[Required work] Report the tally of lines featuring the word "delete" in the entries below, without anything else.
......
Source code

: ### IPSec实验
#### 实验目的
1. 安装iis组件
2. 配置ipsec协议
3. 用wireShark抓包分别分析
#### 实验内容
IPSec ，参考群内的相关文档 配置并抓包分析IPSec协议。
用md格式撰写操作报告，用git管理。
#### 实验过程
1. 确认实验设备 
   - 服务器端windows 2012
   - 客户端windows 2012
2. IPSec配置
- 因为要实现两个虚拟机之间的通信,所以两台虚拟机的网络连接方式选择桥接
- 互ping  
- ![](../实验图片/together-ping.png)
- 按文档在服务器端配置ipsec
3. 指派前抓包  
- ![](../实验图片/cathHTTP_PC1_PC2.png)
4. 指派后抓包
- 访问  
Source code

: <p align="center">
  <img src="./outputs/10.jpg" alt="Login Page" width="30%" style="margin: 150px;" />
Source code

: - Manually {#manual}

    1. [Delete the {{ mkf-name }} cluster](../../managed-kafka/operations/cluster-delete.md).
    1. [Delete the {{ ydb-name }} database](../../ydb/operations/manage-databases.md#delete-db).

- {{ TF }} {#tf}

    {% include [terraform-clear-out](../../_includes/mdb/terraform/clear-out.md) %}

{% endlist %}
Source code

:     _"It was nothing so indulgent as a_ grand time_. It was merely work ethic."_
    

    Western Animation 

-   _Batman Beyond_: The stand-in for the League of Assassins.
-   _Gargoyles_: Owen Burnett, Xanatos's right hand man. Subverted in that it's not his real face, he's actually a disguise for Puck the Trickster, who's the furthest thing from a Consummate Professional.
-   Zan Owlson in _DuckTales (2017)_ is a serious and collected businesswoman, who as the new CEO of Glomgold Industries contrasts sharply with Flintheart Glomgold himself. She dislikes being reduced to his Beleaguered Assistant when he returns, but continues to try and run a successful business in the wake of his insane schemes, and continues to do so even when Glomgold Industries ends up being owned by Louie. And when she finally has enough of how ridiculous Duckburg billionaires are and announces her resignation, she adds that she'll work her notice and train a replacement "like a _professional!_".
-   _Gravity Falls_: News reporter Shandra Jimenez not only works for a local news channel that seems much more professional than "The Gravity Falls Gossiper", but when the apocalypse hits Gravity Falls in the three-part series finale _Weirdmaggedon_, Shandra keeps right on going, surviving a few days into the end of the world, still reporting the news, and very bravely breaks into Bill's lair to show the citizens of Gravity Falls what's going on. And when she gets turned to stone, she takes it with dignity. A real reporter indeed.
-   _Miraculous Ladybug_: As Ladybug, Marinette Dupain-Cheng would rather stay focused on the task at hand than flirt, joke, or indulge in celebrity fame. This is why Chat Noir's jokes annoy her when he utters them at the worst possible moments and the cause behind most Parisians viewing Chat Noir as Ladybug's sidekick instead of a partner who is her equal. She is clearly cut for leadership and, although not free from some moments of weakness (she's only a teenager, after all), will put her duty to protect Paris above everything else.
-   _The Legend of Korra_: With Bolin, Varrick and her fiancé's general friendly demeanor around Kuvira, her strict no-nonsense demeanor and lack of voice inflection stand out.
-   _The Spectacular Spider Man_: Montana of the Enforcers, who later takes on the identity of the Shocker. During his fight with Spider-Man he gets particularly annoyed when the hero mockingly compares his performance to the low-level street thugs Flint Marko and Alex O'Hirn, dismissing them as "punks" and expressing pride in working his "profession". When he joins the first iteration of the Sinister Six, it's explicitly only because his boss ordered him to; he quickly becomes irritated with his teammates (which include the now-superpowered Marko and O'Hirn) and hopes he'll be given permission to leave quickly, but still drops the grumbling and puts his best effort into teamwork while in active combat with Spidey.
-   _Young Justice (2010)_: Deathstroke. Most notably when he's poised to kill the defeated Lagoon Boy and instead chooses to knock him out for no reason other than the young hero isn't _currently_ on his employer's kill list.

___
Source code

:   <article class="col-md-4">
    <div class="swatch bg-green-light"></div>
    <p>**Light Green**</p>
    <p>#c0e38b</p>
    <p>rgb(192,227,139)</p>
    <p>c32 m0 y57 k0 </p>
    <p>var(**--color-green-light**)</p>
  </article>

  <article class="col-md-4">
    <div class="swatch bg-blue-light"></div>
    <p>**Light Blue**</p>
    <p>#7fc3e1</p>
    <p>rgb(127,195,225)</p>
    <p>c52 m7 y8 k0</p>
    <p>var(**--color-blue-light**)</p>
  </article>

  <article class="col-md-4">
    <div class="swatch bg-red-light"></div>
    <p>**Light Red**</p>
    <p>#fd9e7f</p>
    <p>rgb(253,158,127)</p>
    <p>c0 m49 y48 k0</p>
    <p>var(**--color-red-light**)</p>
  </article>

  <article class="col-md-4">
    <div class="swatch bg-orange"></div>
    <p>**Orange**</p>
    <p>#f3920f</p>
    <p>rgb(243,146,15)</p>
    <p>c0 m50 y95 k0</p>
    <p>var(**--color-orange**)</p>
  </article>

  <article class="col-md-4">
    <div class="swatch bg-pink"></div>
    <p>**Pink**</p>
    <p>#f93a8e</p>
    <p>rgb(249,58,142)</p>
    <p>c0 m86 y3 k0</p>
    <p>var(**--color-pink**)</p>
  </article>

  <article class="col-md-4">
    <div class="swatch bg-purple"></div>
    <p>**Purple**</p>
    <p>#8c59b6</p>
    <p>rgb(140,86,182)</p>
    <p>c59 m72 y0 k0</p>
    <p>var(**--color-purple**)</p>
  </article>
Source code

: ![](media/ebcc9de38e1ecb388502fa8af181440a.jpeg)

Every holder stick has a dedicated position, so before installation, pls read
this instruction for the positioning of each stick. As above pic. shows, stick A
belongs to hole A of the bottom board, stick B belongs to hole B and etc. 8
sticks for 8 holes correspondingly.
......
[Solution to this task] 2